Kim might have avoided being so reviled if he simply apologized for losing his temper and blamed himself for being an overprotective father. His advisers assisted him badly. Business tycoons are in the spotlight as much as celebrities. They are both resented and envied. His story had every element required for bad publicity. He and his assistants underestimated the public and just flipped through a stack of legal papers. They would have been better off reading the newspapers.

The government often makes matters worse because of poor judgments and miscalculations. The scare over mad cow disease in American beef imports following Seoul-Washington beef talks in the spring of 2008 was a perfect example. The government downplayed a mad cow scare that had schoolchildren joining parades of street protesters. Bureaucrats laughed at the paranoia, saying Americans have no problem eating chunks of rare beef.

They were not entirely wrong. And they believed they would be easily forgiven in President Lee Myung-bak’s honeymoon period. But things only got worse. Lee had to bow his head and apologize to the people after just four months in office.

What went wrong? The administration failed to connect with the people. It thought it could tame the public’s views. The people would have understood if the government bothered to do some more explaining and persuading. The entrepreneur turned president thought he could run the country as a CEO. But presidents do more than bark out orders.

The government of President Park Geun-hye doesn’t seem to have learned from the mistakes of Lee. Last summer, the economic team under Hyun Oh-seok, the deputy prime minister, announced revisions to the tax code that would increase income taxes on a large slice of the middle class. Despite the obvious potential for public resistance to a hike in the income tax, the government didn’t even test public opinion in advance. Cho Won-dong, the senior presidential secretary for economic affairs, fanned public rage by brushing aside objections and quoting French bureaucrat Jean-Baptiste Colbert: “The art of taxation consists in so plucking the goose as to obtain the largest amount of feathers with the least possible amount of hissing.”

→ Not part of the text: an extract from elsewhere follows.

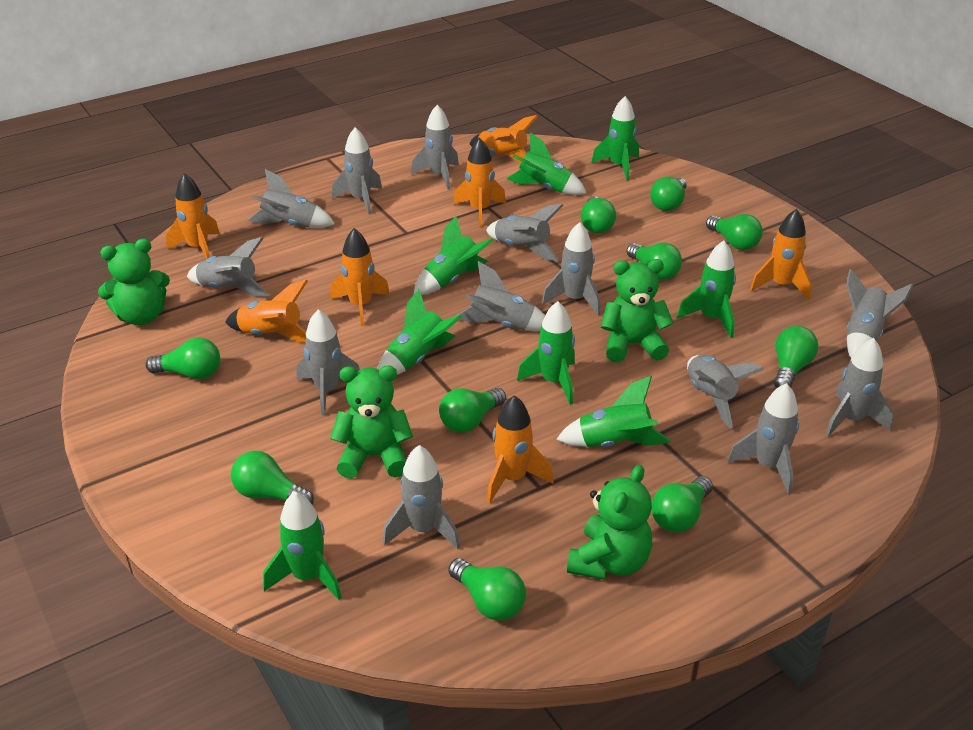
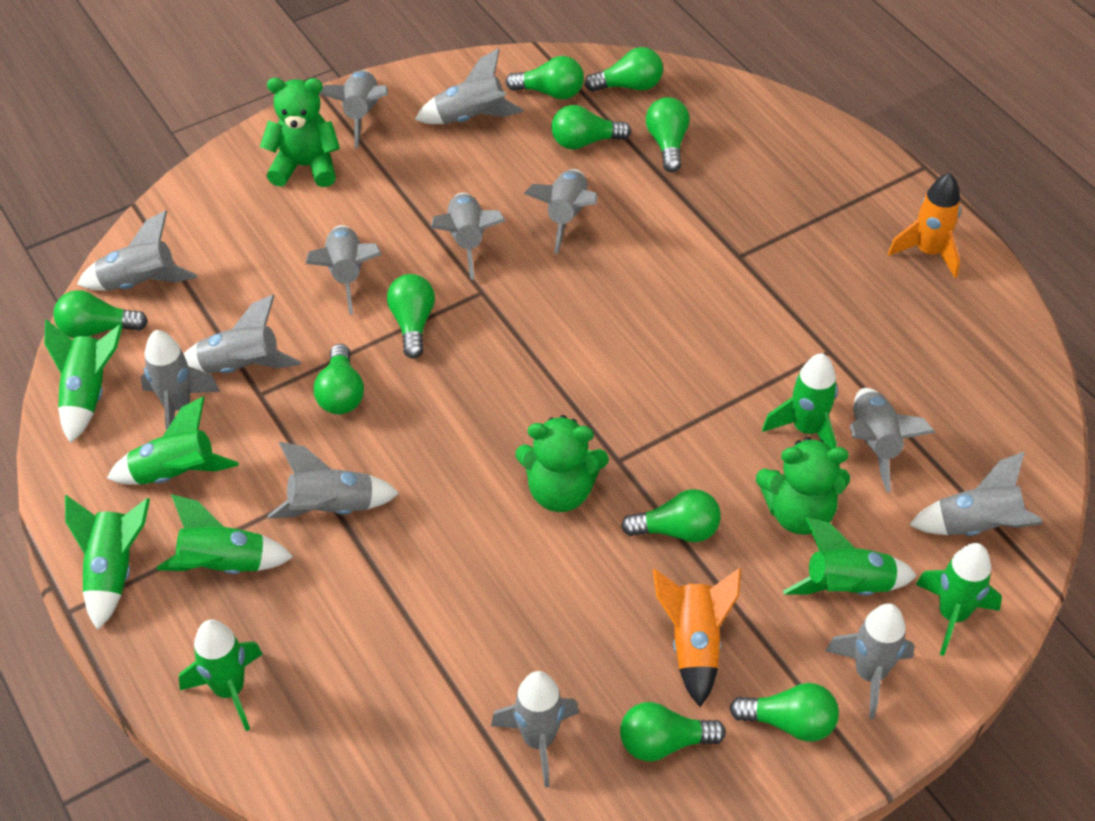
green teddy bear: [98,239,170,325] [330,365,413,479] [567,465,652,580] [601,259,673,362] = 4 -> [260,78,340,187] [515,415,609,512] [756,437,850,535] = 3
orange rocket: [166,173,220,260] [225,280,308,342] [330,228,390,326] [453,138,506,227] [469,115,538,164] [487,395,554,504] [750,209,812,300] = 7 -> [653,568,741,707] [888,173,961,278] = 2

Taxpayers don’t like being dismissed as hissing geese. The government had to withdraw the plan in just a few days. The economic team lost face and credibility.

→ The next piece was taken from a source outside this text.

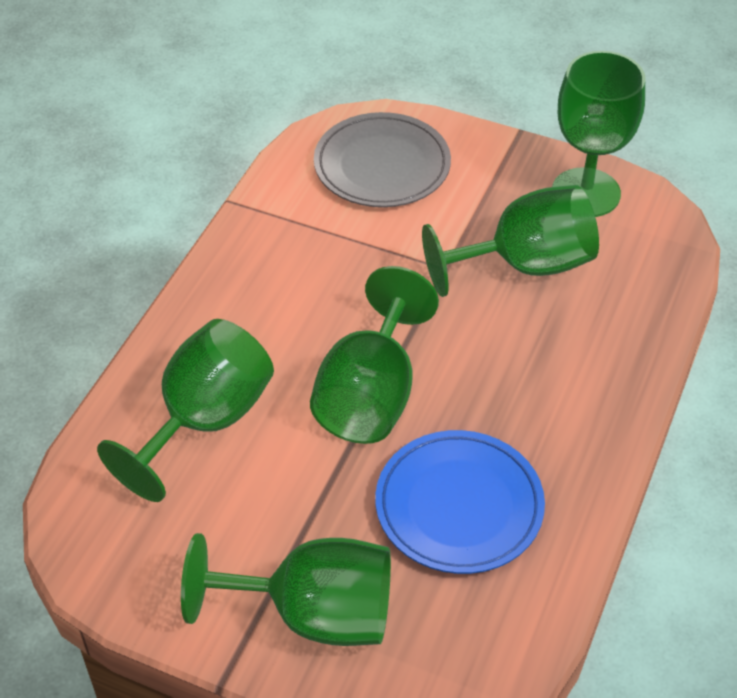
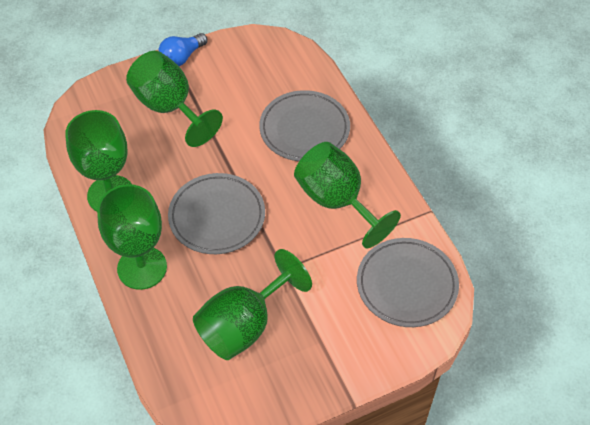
blue light bulb: none = 0 -> [158,33,208,66] = 1
blue plate: [375,430,545,574] = 1 -> none = 0
grey plate: [314,112,451,207] = 1 -> [168,173,265,254] [259,90,350,161] [357,238,459,327] = 3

Still, the economic team failed to get its act together. It never recovered its administrative sensibility. When a major breach of personal data occurred from three credit card companies, the deputy prime minister in charge of the economy said consumers should have been more careful with their private information. Consumers should be careful, of course, but in fact none had been careless in the least. The card companies were the careless ones.

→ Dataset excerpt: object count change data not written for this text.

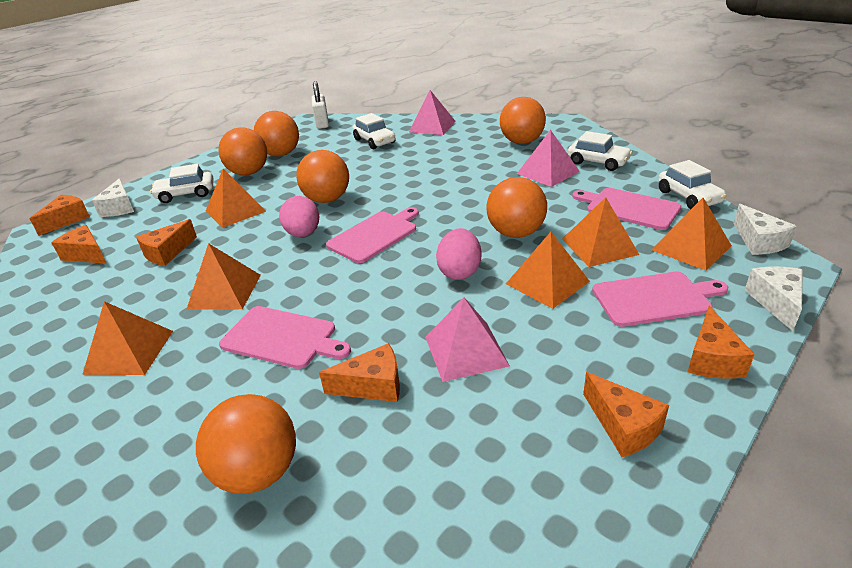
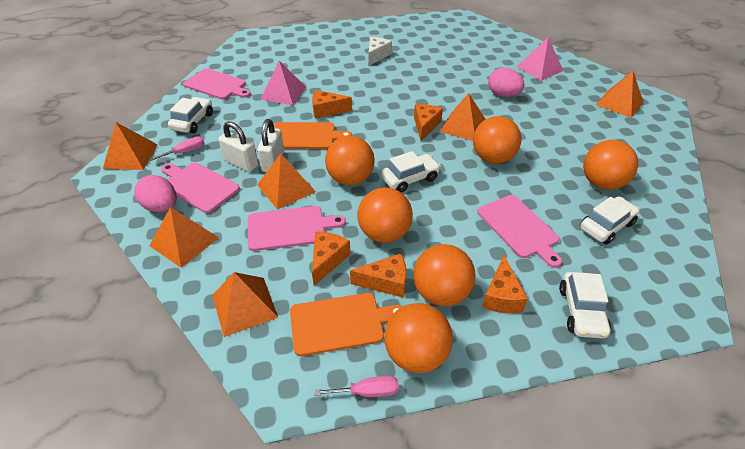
orange cheese: [30,195,90,236] [51,225,107,264] [136,219,197,266] [319,343,400,402] [583,372,669,457] [688,306,755,379] = 6 -> [312,90,352,119] [312,231,350,286] [350,253,407,298] [414,104,443,141] [482,256,528,313] = 5
orange cutting board: none = 0 -> [274,122,352,149] [290,293,403,356] = 2
pink pyramid: [409,90,456,135] [425,297,510,382] [517,130,580,187] = 3 -> [260,61,306,105] [517,38,563,81] = 2
pink screwdriver: none = 0 -> [149,136,204,161] [314,376,399,397] = 2
white cheese: [92,178,134,217] [734,204,797,255] [745,266,803,331] = 3 -> [368,37,392,66] = 1
white padlock: [312,81,329,129] = 1 -> [219,121,258,172] [257,119,284,172] = 2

The economic team continues to foul up. It suddenly announced that it will levy taxes on rental incomes in what it claimed was a way of stabilizing and rationalizing the real estate market. The announcement killed some small signs of recovery in the property market. If it only thought the policy through, it could have easily realized such a downside risk. But that wasn’t done. The team was as oblivious to basic human psychology as the executives at Hanwha Group.

Economic bureaucrats are on an elite level in our society. They graduated from the best schools and are mostly devoted to their work. They may get discouraged by missteps that lead to a flurry of criticism. They work around the clock, travelling between Seoul and the new administrative mini-capital of Sejong City, only to be pummelled for everything they do.

It’s not too late to turn their reputation around. The economic team should work on public policy from the perspective of the people. Officials should spend some time out of the office to think out of the box. What is needed is administrative sense and good judgment.

JoongAng Ilbo, April 7, Page 28

*The author is business editor of the JoongAng Ilbo.